Text to read
Evaluations should be based on job performance, not personality traits. For an evaluation to appropriately help an employee develop, the evaluation cannot be received as an attack on the employee’s personality. Personal attacks on an employee during an evaluation can create a number of potential liabilities for the employer, including, but not limited to, discrimination claims. 

It is also important that the evaluation cover all aspects of the employee’s job. An evaluation that does not cover all key functions of a job can make defending the corporation in a subsequent suit difficult. If the employee is fired because of his or her poor performance in an area that is not covered by the performance evaluation, then the employer will have no record of the employee’s poor performance. Even if the employer can show that the employee did a poor job in a specific area without the performance evaluation, it is hard to show that the poor performance was a truly important part of the employee’s job if it is not included in his or her performance evaluation. 

Reviewing performance evaluations

To safeguard against bias or stereotyping by an evaluator, the company should create a system that monitors the evaluation process. Human resources or a duly authorized company representative should review all performance evaluations before they are presented to the employees. The evaluation should also be reviewed and approved by one of the evaluator’s superiors, preferably one who is familiar with the person being evaluated or the job duties of that employee. Additional levels of review decrease the likelihood of bias and reinforce the reliability of the evaluation. The employer should be mindful of the processes created by human resources and review those processes occasionally to make sure human resources is effectively evaluating employees.

Raw records

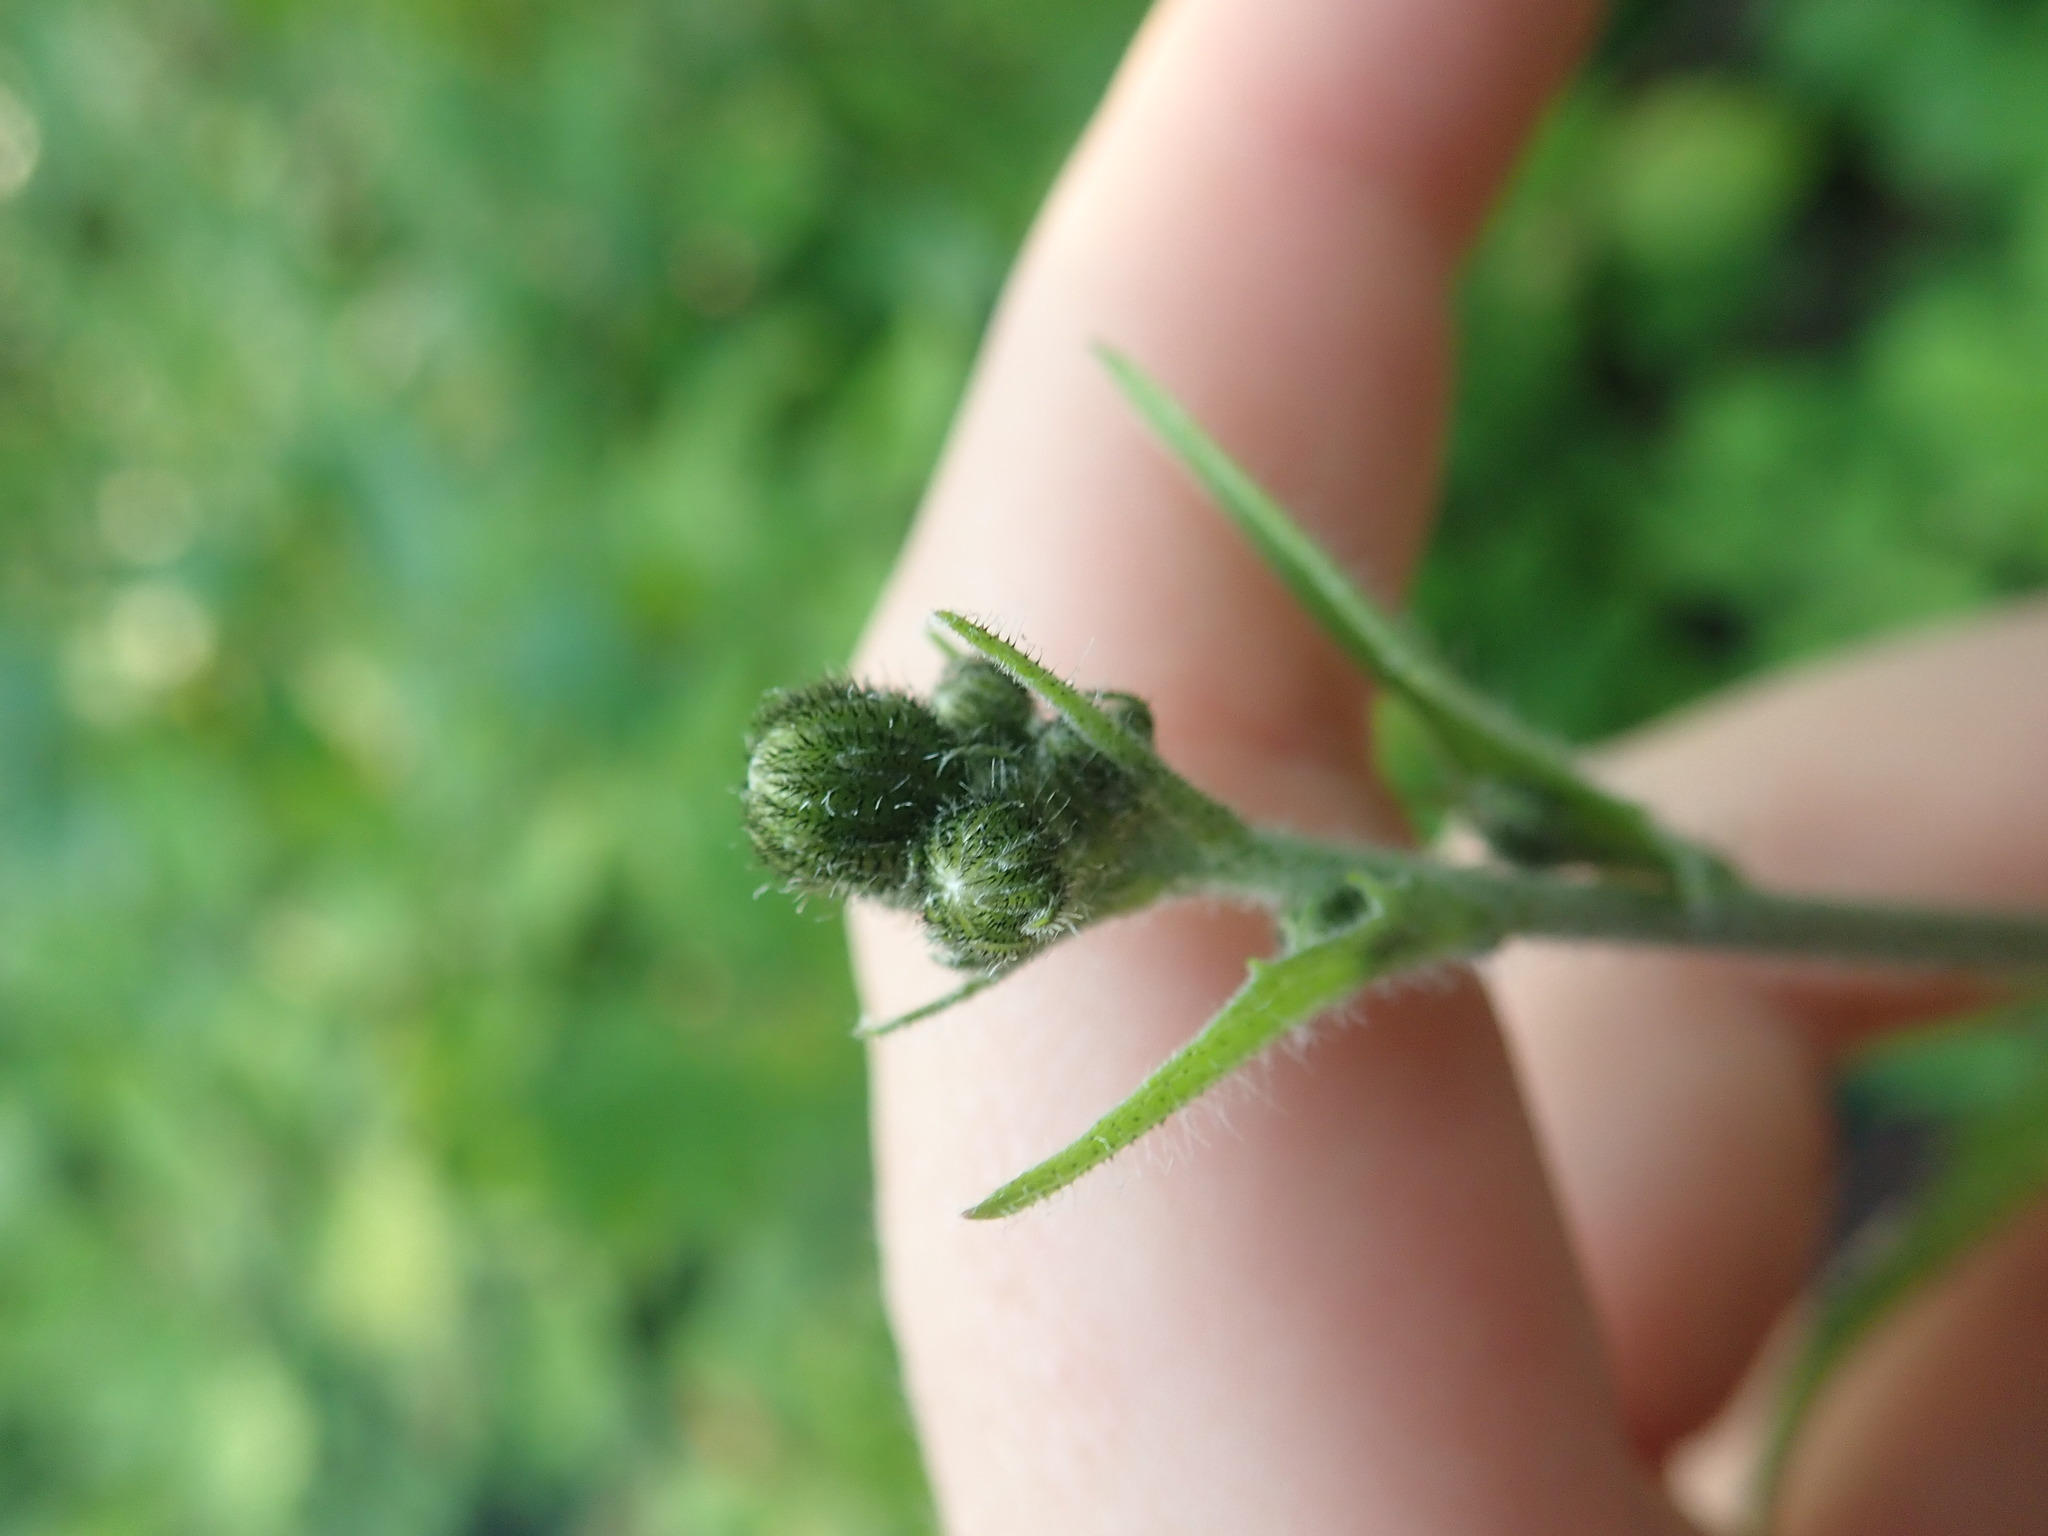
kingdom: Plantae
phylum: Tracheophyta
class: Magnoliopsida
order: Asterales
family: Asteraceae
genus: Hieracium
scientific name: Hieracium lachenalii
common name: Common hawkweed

Written tasks
(A) Quote every sentence in the text on performance evaluations that contains the word "should".
(B) According to the text on performance evaluations, which of the evaluator's superiors is preferred for reviewing and approving an evaluation?
(C) Extend the text on performance evaluations past its final sentence.
The records have no connection to the text on performance evaluations.

Outputs
(A)
- Evaluations should be based on job performance, not personality traits.
- To safeguard against bias or stereotyping by an evaluator, the company should create a system that monitors the evaluation process.
- Human resources or a duly authorized company representative should review all performance evaluations before they are presented to the employees.
- The evaluation should also be reviewed and approved by one of the evaluator's superiors, preferably one who is familiar with the person being evaluated or the job duties of that employee.
- The employer should be mindful of the processes created by human resources and review those processes occasionally to make sure human resources is effectively evaluating employees.

(B) One who is familiar with the person being evaluated or with that employee's job duties.

(C)
The keys to a meaningful evaluation

  • Be honest - A review should be honest and candid. The evaluator should resist the temptation to avoid the areas of the employee’s performance that need improvement. While it is appropriate to point out the achievements and strengths of an employee, the evaluation must also cover his or her deficiencies. Provided that the statements made are true and job related, a harsh evaluation should not serve to damage the employer in a lawsuit. The performance evaluation procedure is designed to help the employee know how he or she is doing in a job and to serve as a tool for the employer in defense of litigation. If the performance evaluation does not deliver a straightforward, honest picture of the employee’s performance, then neither goal is achieved.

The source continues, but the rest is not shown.